We loved the way Lupton took risks in her storytelling, moving backward and forward in time and leading the reader on a winding path full of uncertainty. In some ways, the more detail we found out, the less we knew about the eventual ending of the story. One of our clubbers said she loved the twists, but the ending left her a bit unsatisfied; that she’d made the investment and wanted a concrete ending, even an epilogue.

Rosamund Lupton

But a good book leaves you wanting more (kind of like a good meal that makes you wish you had room for just one more bite). My thought is that sometimes a book is better when it doesn’t tie everything up in a nice bow at the end. Maybe, like for my friend, it might be an ending you don’t love,  or that keeps you wanting too much. But if it keeps you thinking after that last chapter, then not only is it a great book—it’s a great book club book.

So, along those lines, enough with the food-based procrastination. Here are a few questions to keep you and your book club talking about Sister. I’m sure you can dig up a little something to snack on while you chat—maybe even some potato soup.

  1.  What did you think of the twist and the ending? What do you think happened?
  2.  Did you feel that Beatrice was a reliable narrator throughout the book? Did you ever question her story?
  3.  Journalist and author Elizabeth Fishel says “A sister is both your mirror—and your opposite. ” Beatrice and Tess are very different. What separates them? What brings them together?
  4. Looking back, our club has read several books that have to do with ethical choices, many of them medical or genetic in nature (Sister; The Immortal Life of Henrietta Lacks by Rebecca Skloot; Never Let Me Go by Kazuo Ishigura; Ann Patchett’s State of Wonder). We didn’t pick them because of those topics, but of course they made for great discussion. What has your club read that are thematic, and what do you think draws you to the theme?
  5. We often make judgments about people we think we know, especially those closest to us. Short of stepping into their lives and literally wearing their clothes, as Beatrice does with her sister, how can we find ways to better understand them?

Easy Crockpot Potato Soup

1 30 oz. bag of frozen, cubed hash browns

3 14 oz. cans of chicken broth

1 can of cream of chicken soup

½ cup onion, chopped

¼ tsp. ground pepper

1 pkg. cream cheese (don’t use fat free—it won’t melt)
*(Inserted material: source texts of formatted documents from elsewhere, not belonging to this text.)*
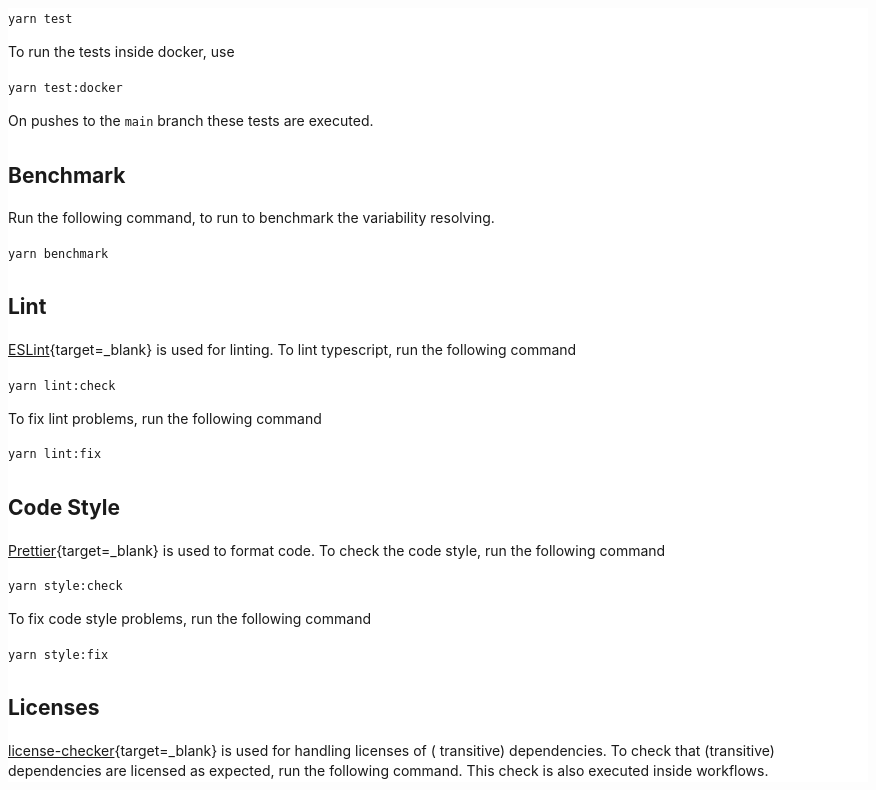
 ```shell linenums="1"
yarn test
```

To run the tests inside docker, use

```shell linenums="1"
yarn test:docker
```

On pushes to the `main` branch these tests are executed.

## Benchmark

Run the following command, to run to benchmark the variability resolving.

```shell linenums="1"
yarn benchmark
```

## Lint

[ESLint](https://eslint.org){target=_blank} is used for linting.
To lint typescript, run the following command

```shell linenums="1"
yarn lint:check
```

To fix lint problems, run the following command

```shell linenums="1"
yarn lint:fix
```

## Code Style

[Prettier](https://prettier.io){target=_blank} is used to format code.
To check the code style, run the following command

```shell linenums="1"
yarn style:check
```

To fix code style problems, run the following command

```shell linenums="1"
yarn style:fix
```

## Licenses

[license-checker](https://github.com/davglass/license-checker){target=_blank} is used for handling licenses of (
transitive) dependencies.
To check that (transitive) dependencies are licensed as expected, run the following command.
This check is also executed inside workflows.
In a crockpot, combine everything EXCEPT for the cream cheese. Cook for 6-8 hours on low heat. About 1 – 2 hours before serving, add cream cheese and keep heated until thoroughly melted. Serve with cheese, sour cream, bacon bits, green onions, or whatever else you think would be good!

Melissa Hambrick  is the She Reads book club columnist. She is also a former entertainment industry PR exec, a full-time stay-at-home mom of two boys and a part-time volunteer for any school function that she didn’t scrunch down in her seat far enough to avoid.   Having written for numerous publications, including  Home Life  and  Today’s Christian Woman, and with chapter one of what is sure to be a bestselling novel stored in her laptop  for the last year and a half, she blogs at WordMom.com less frequently than she probably should.   Her book club, which she lovingly dubs 'overachievers anonymous,’ actually has a strange preference for books they don’t really love, which  they find leads  to much more interesting conversation.